I thought I’d choose a review I’d already written to start things off, just to test the waters a bit. This one is a few years old, but it came up recently when I learned that my mother started reading it. It seemed appropriate and timely to share it now.
All of my reviews are available on my goodreads profile, but I keep that private unless you’re one of my friends on the site. That’s part of the reason I’ve created a new space for this.
So, without further ado:
The Prince of Tides by Pat Conroy
They weren’t kidding when they called this one an epic.
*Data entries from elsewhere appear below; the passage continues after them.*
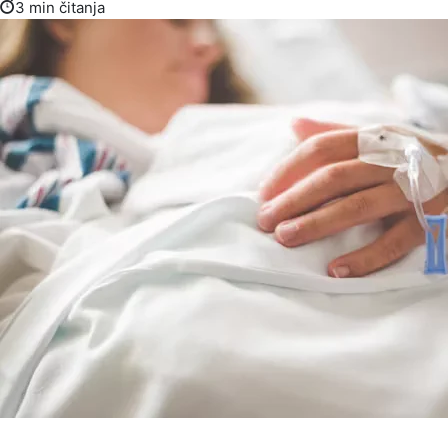
3 min čitanja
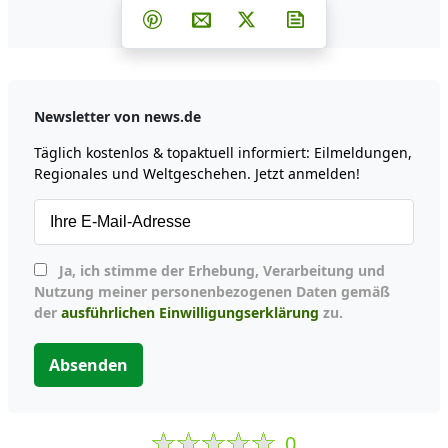
Teilen auf Facebook
Teilen auf Whatsapp
Teilen auf Telegram
Teilen auf Pinterest
Per E-Mail teilen
Post auf X
Newsletter abonni
Newsletter von news.de
Täglich kostenlos & topaktuell informiert: Eilmeldungen,
Regionales und Weltgeschehen. Jetzt anmelden!
Ja, ich stimme der Erhebung, Verarbeitung und
Nutzung meiner personenbezogenen Daten gemäß
der
ausführlichen Einwilligungserklärung
zu.
Absenden
0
It was a bit too epic for me. (I would almost suggest it was like Roots for poor white southern folks.) Even the epilogue dragged on for quite some time.
I enjoyed the plot and the character descriptions, and the prose was quite lovely at times, but I never felt quite clear what the story was meant to be about – or who the main character was intended to be.
The whole book seemed to be about revelations, each story from the past providing clues to understanding the main characters’ present lives. That was an interesting plot device, and while it took a long time to get through all that back and forth, it seemed to be leading up to something… but it wasn’t, not really.
The last story/flashback didn’t feel like it would be the last one while I was reading it, but when it ended, that was the end, as though it was intended to be some huge, meaningful culmination of all the family’s history, the last piece of the great mysterious puzzle – which, when solved, should help them all to start healing their wounds and fixing their lives.
It felt very anticlimactic to me, and left me wondering why I had spent all that time getting to know why they were all so crazy, when nothing seemed to change after all the dirty laundry had been aired and skeletons emerged from their closets.
I was almost comfortable with the way the epilogue ended, until the very last line, which – without giving anything away – made me want to punch myself in the face.
Despite that, it was involving and enjoyable for the most part, and rather well-written. I will also give the author the benefit of the doubt here, because of the strong possibility that I simply do not understand half of what goes on below the Mason-Dixon line and thus may have missed some great meaning that was there for the taking, were I only cultured enough to receive it.